How to compare predictive power of PCA and NMF

Tags:

I would like to compare the output of an algorithm with different preprocessed data: NMF and PCA. In order to get somehow a comparable result, instead of choosing just the same number of components for each PCA and NMF, I would like to pick the amount that explains e.g 95% of retained variance.

I was wondering if its possible to identify the variance retained in each component of NMF.

For instance using PCA this would be given by: retainedVariance(i) = eigenvalue(i) / sum(eigenvalue)

Any ideas?

441

asked Jan 08 '18 10:01

Phil D

1 Answers

TL;DR

You should loop over different n_components and estimate explained_variance_score of the decoded X at each iteration. This will show you how many components do you need to explain 95% of variance.

Now I will explain why.

Relationship between PCA and NMF

NMF and PCA, as many other unsupervised learning algorithms, are aimed to do two things:

encode input X into a compressed representation H;
decode H back to X', which should be as close to X as possible.

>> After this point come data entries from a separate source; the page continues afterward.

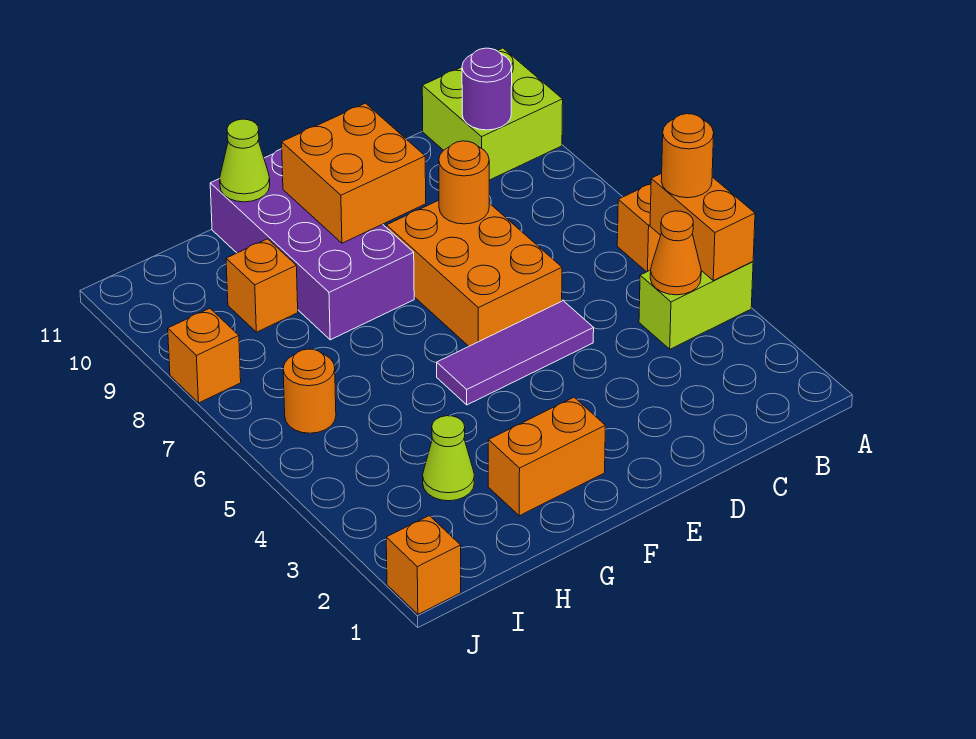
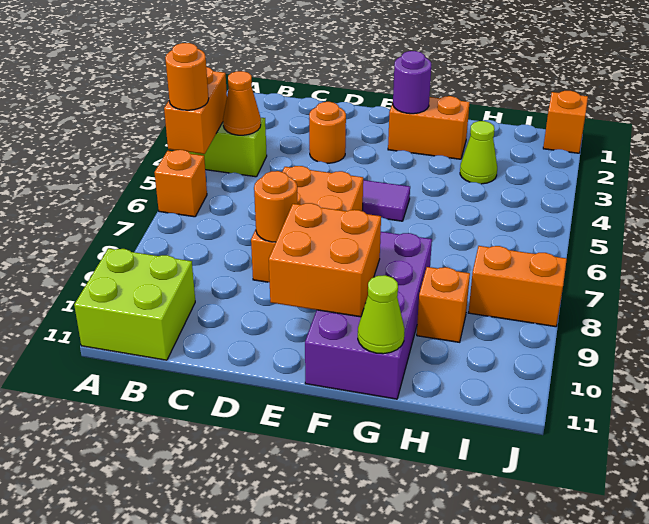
purple round brick B10 level 2 -> purple round brick F2 level 2
orange round brick I6 level 1 -> orange round brick D3 level 1
orange brick J8 level 1 -> orange brick I8:J8 level 1

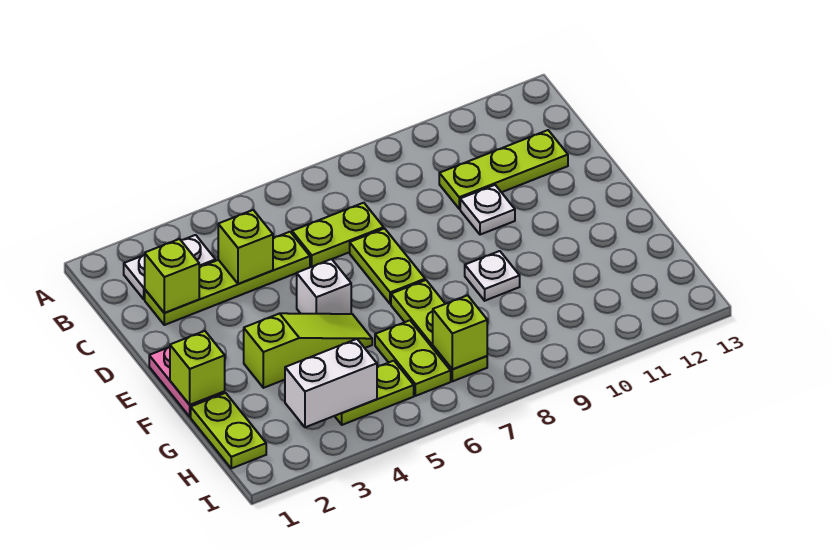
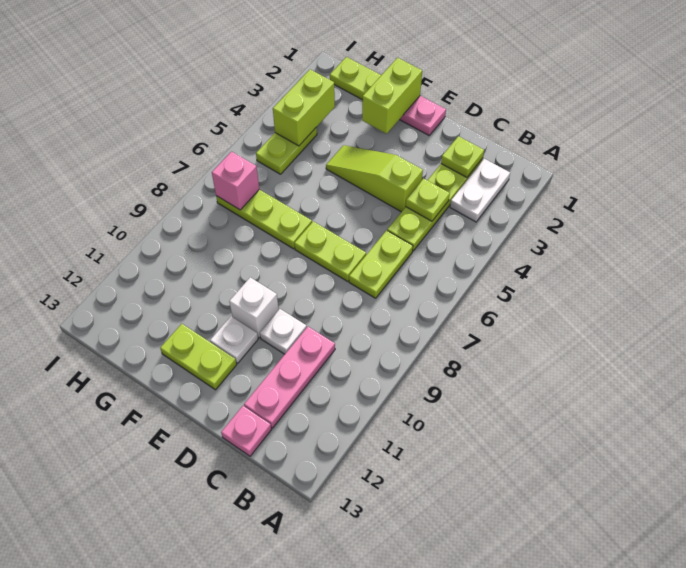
lime brick C2 level 2 -> lime plate C2 level 2
lime brick C4 level 2 -> lime plate C4 level 2
lime plate C10:C12 level 1 -> pink plate C10:C12 level 1
none -> pink plate C13 level 1
white brick E5 level 1 -> white brick E10 level 1
lime brick F1 level 2 -> lime brick F1:F2 level 2
lime slope F3:F5 level 1 top 3 -> lime slope D4:F4 level 1 top D
white plate F9 level 1 -> white plate E11 level 1
lime plate G6:H6 level 1 -> lime plate E12:F12 level 1
white brick H3:H4 level 2 -> lime brick H3:H4 level 2
lime brick H7 level 2 -> pink brick H7 level 2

They do it in a somehow similar way:

Decoding is similar in PCA and NMF: they output X' = dot(H, W), where W is a learned matrix parameter.
Encoding is different. In PCA, it is also linear: H = dot(X, V), where V is also a learned parameter. In NMF, H = argmin(loss(X, H, W)) (with respect to H only), where loss is mean squared error between X and dot(H, W), plus some additional penalties. Minimization is performed by coordinate descent, and result may be nonlinear in X.
Training is also different. PCA learns sequentially: the first component minimizes MSE without constraints, each next kth component minimizes residual MSE subject to being orthogonal with the previous components. NMF minimizes the same loss(X, H, W) as when encoding, but now with respect to both H and W.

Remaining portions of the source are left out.